The Ban Johnson League is an amateur league in the Kansas City area that allows for high school and college players to compete during the summer when out of college season. The All-Star game has been hosted by the Royals for the past 50 years, with the first four occurring in Municipal Stadium and the following 46 at Kauffman.
The league itself was named after Ban Johnson, who was the founder and first president of the American League that we know today.
"This is their shot. They're college guys, they're playing to get drafted. Most of them have played together for a while,” White said. “And to be able to make an All-Star team, when they're amongst so many different players, and to be able to put it on display here, at a major-league stadium, I don't think you can beat that.”
White competed in the inaugural game in 1969, and he knows how big of a moment it is for the players on the field.
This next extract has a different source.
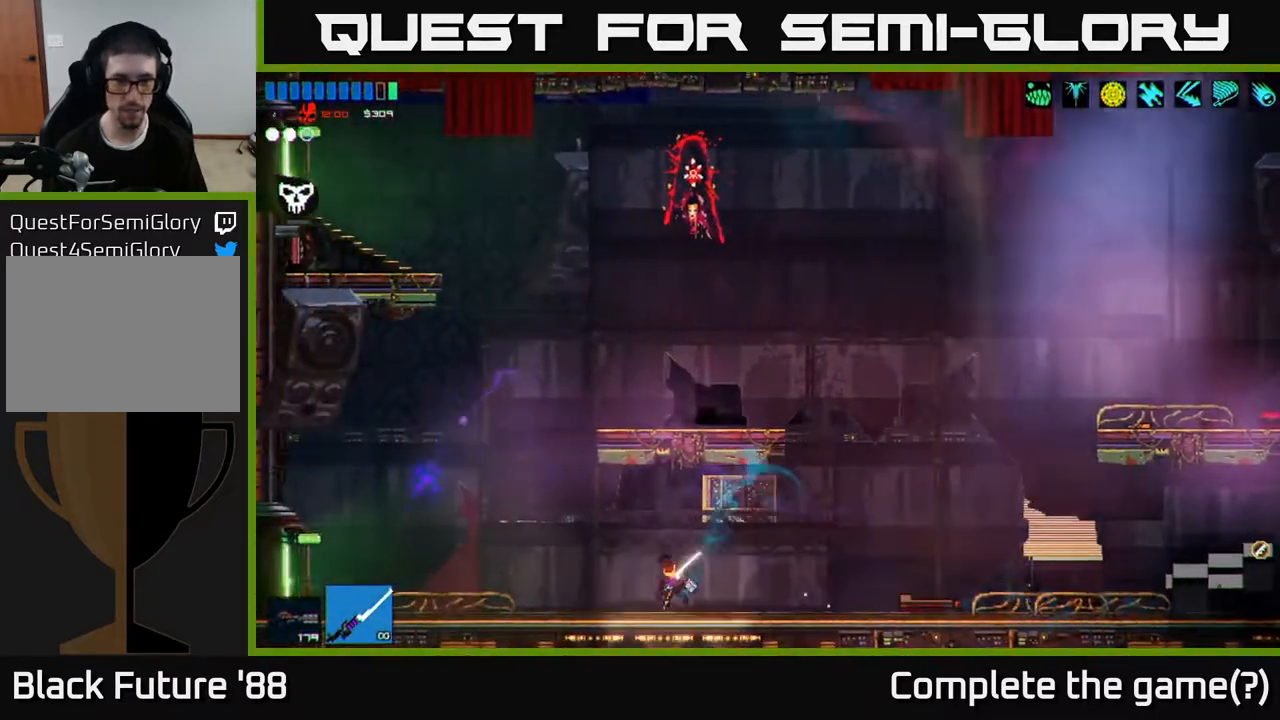
{"buttons": [], "left_stick": "left", "right_stick": "left", "events": [[100, "L1", "up"]]}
He grew up just eight blocks away from Municipal Stadium and remembers walking out onto the field for the All-Star on a Sunday afternoon.
Fifty years on, the Royals still host the All-Star game annually. It’s not only a chance for college players to get recognized by scouts, but for Hall of Famers like White to pass on their knowledge and experience to the younger guys.
"What you want to tell them is to just block it out. Focus on what you've been doing all the time, don't put any additional things into it,” White said. “Just go out and play the game, and I know everybody can be a star. You've just got to do what your talents allow you to do, and hope that's enough."
The five-time Major League Baseball All-Star had a thing or two to say about the current Royals on Monday evening, too. The Royals left Kansas City on the back of a winless homestand against the Cleveland Indians and Boston Red Sox, dropping their record to 25-64.
“I think whenever you're going through tough times, you have to rely on your veteran guys,” White said. “I think when you have young guys who come up here and try to learn how to play this level, I think it's really important how the veteran guys carry themselves.”